PETALING JAYA: A survey has found that most Malaysian university students are clueless about the Islamic State (IS) terrorist group.
“Almost all survey respondents did not really understand IS. For example, some were unable to identify if IS was a Sunni, Shia, Salafi or Sufi group,” said University Utara Malaysia (UUM) political lecturer and researcher Dr Mohd Azizuddin Mohd Sani.
Additionally, the research which sampled university students from peninsular Malaysia discovered that more than 80% rejected the terror group, which is also known as Daesh.
The study on IS’ influence on university students in Malaysia took samples from four regions in the peninsular – north, east, central and south – with 320 respondents from each region.
It gathered data from 1,280 respondents studying in both private and public tertiary institutions.
While most were oblivious about IS or were against it, there were a few who are on the fence. Although they did not show outright support for IS, they did not react negatively to the terror group.
“Only a small group of respondents seemed interested in IS. The number is below 20%. They do not subscribe to the IS ideology, but they sympathise with what’s happening in Syria,” he said, adding that they viewed IS’ actions as a way of helping oppressed Muslims.
When asked if these respondents were accepting of the cruelty carried out by IS – which include beheadings and setting captives on fire – Mohd Azizuddin said that they did not focus on IS’ brutal tactics.
“They see the atrocities, but they also see a group that is fighting Syrian president Bashar Al-Assad and the western powers. They only accept IS on this level. I don’t think they accept the brutality of IS. They also do not think it is right. But they also know that in wars, things like this happen,” he said.
Mohd Azizuddin added that the on-the-fence respondents viewed the bombings in Syria conducted by some western powers and the Assad regime as equally – if not more evil – than the actions of IS.
This is due to the large amount of casualties from the aerial assaults.
“Some also feel that the beheadings and other actions are Western propaganda or part of Mossad’s (Israel’s intelligence agency) ploy. So they may not think it actually happened,” he said
Mohd Azizuddin explained that those who responded to the survey in such a manner generally have little knowledge of what’s going on in Syria and the world.

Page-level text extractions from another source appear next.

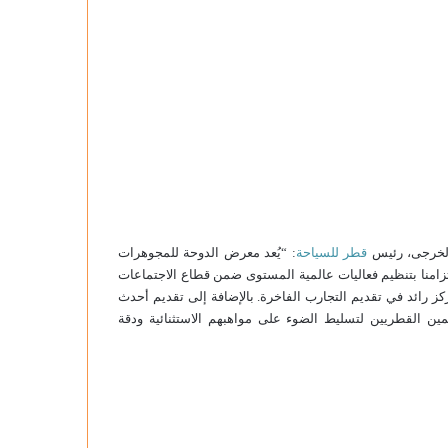
الخرجى، رئيس
قطر للسياحة
: “يُعد معرض الدوحة للمجوهرات
زامنا بتنظيم فعاليات عالمية المستوى ضمن قطاع الاجتماعات
كز رائد في تقديم التجارب الفاخرة. بالإضافة إلى تقديم أحدث
ن القطريين لتسليط الضوء على مواهبهم الاستثنائية ودقة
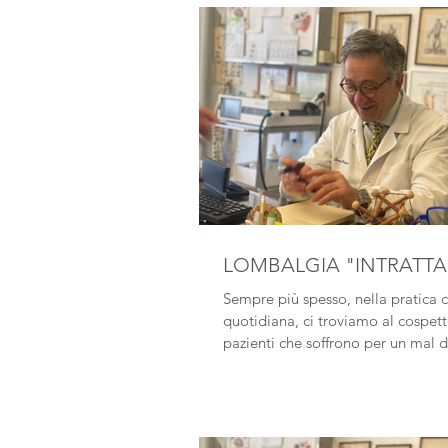
LOMBALGIA "INTRATTA
Sempre più spesso, nella pratica c
quotidiana, ci troviamo al cospett
pazienti che soffrono per un mal d
cronico,...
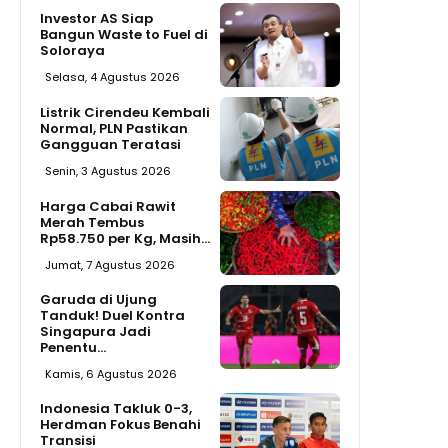
Investor AS Siap
Bangun Waste to Fuel di
Soloraya
Selasa, 4 Agustus 2026
Listrik Cirendeu Kembali
Normal, PLN Pastikan
Gangguan Teratasi
Senin, 3 Agustus 2026
Harga Cabai Rawit
Merah Tembus
Rp58.750 per Kg, Masih...
Jumat, 7 Agustus 2026
Garuda di Ujung
Tanduk! Duel Kontra
Singapura Jadi
Penentu...
Kamis, 6 Agustus 2026
Indonesia Takluk 0-3,
Herdman Fokus Benahi
Transisi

They also do not keep up with world news, relying primarily on social media updates by their friends.
However, he said it was unlikely that this group will want to join the terrorist organisation as they were students who preferred to focus on their personal social mobility – studying, getting a job and leading their own lives.
“Even though social media is an important propaganda tool for IS, what surprised us is that some students feel that their peers are the ones who influence them. For example, their friends come up to them and broach the subject of IS,” he said.
Interestingly, he said that many respondents agree on the concept of an Islamic state.
“They agree that it is a good concept but they feel that the way IS goes about it, with violence, is wrong,” he explained.
The study, in which Mohd Azizuddin is a senior researcher in a team of six, was commissioned by the Youth and Sports Ministry and is due to be published soon.